Tuesday, April 24, 2018

THERE ARE REASONS TO WORRY ABOUT 2020

I think Paul Campos is right:
Trump has a very good chance of getting re-elected, by which I mean the probability of that happening is high enough that it should be considered its own independent ongoing crisis, that should be a non-stop focus of efforts to stop it from happening.
As Campos notes, "Since the days of Grover Cleveland, only once has a party won the White House and not held it for at least eight years" (the Democrats lost the 1980 election after barely winning the 1976 election). That's a reminder that even if Trump is driven from office, a substitute GOP nominee could very well win.

Campos adds:
... I’ll make a bold prediction: It will turn out that, miraculously, Democrats will nominate [a] “flawed” candidate in 2020....

This candidate will turn out to have said and done things that raise “troubling questions” in the minds, loosely speaking, of the elite media in general and the pundit class in particular, because of the iron rule of American politics that Both Sides Do It and the Truth No Doubt Lies Somewhere in the Middle.

When it’s pointed out that these “scandals” add up in seriousness to .1% of whatever happened in the Trump administration yesterday afternoon, the Village Elders will reply that this only emphasizes that the difference between Trump and the Flawed Democrat is one of degree, not kind.

Also, Flawed Democrat will have a lot of trouble connecting with voters, meaning older white people in deep red states. This failure will be attributed to Flawed Democrat’s taste in food, music, and/or couture. (If Flawed Democrat is a woman, her hair will come under extreme scrutiny, because that’s only fair given the media’s unfair tendency to occasionally mention the fact that Trump appears to have a recently deceased marmot on top of his head, so this is Totally Not Sexist.)
I'll go further: If the next Democratic nominee is a woman, she's likely to be a woman who doesn't act "nice," meaning she'll be someone who doesn't smile all the time and who sometimes says things that make people (i.e., GOP voters and older white male pundits) uncomfortable. Political leaders are supposed to act serious and sometimes say uncomfortable things -- but Democratic women are deemed uniquely unnatural when they act that way. Warren, Gillibrand, Harris -- the boys on the bus aren't going to like any of them.

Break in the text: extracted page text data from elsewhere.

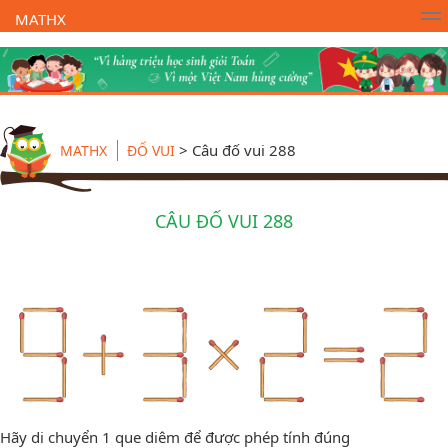
MATHX
Trường Toán Online MATHX
Học toán
- Lớp 1
>
Câu đố vui 288
MATHX
ĐỐ VUI
CÂU ĐỐ VUI 288
Hãy di chuyển 1 que diêm để được phép tính đúng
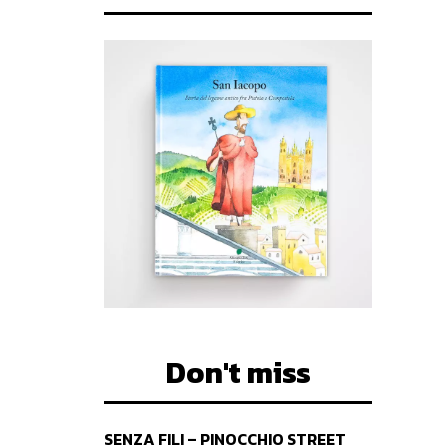
Don't miss
SENZA FILI – PINOCCHIO STREET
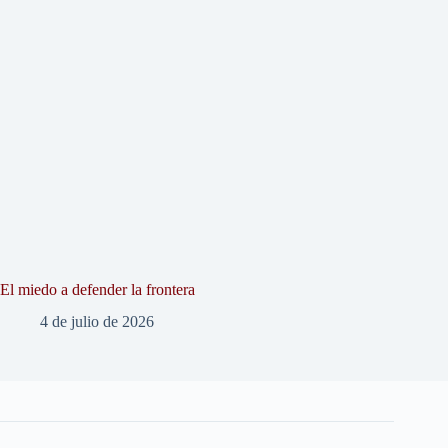
El miedo a defender la frontera
4 de julio de 2026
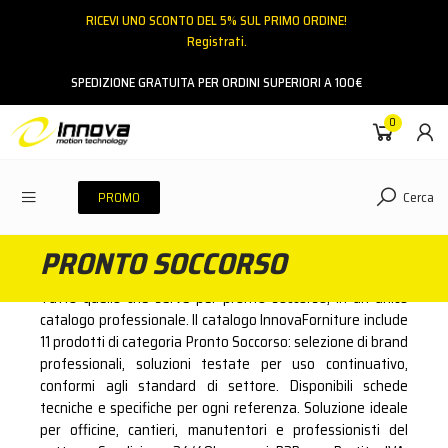
RICEVI UNO SCONTO DEL 5% SUL PRIMO ORDINE!
Registrati.
Email
SPEDIZIONE GRATUITA PER ORDINI SUPERIORI A 100€
0
Password
Cerca
PROMO
PRONTO SOCCORSO
ACCEDI
Tutto quello che serve per pronto soccorso, in un unico
Hai dimenticato la password?
catalogo professionale. Il catalogo InnovaForniture include
11 prodotti di categoria Pronto Soccorso: selezione di brand
NESSUN ACCOUNT
CREA UN NUOVO ACCOUNT
professionali, soluzioni testate per uso continuativo,
conformi agli standard di settore. Disponibili schede
tecniche e specifiche per ogni referenza. Soluzione ideale
Contattaci
per officine, cantieri, manutentori e professionisti del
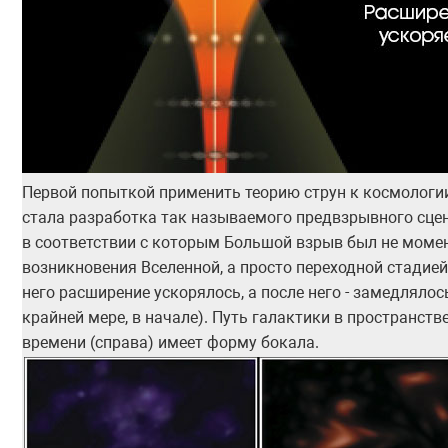
Первой попыткой применить теорию струн к космологи
стала разработка так называемого предвзрывного сце
в соответствии с которым Большой взрыв был не моме
возникновения Вселенной, а просто переходной стадией
него расширение ускорялось, а после него - замедлялос
крайней мере, в начале). Путь галактики в пространстве
времени (справа) имеет форму бокала.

Also, the nominee, whether male or female, is likely to be too far to the left for the pundit class -- definitely too far left on economics (in discussing economics, pundits believe it's always 1992), and probably too left-wing on social issues (the same people who are now singing the praises of the Parkland kids will get the vapors if the 2020 Democratic nominee backs any aspect of the kids' agenda -- what will old men in rural Pennsylvania diners think?).

And then there's this, which I think extends to pretty much any Democratic nominee:



I feel good about this year's state and local elections. I feel good about the congressional midterms. Winning the 2020 presidential election is going to be the hardest lift.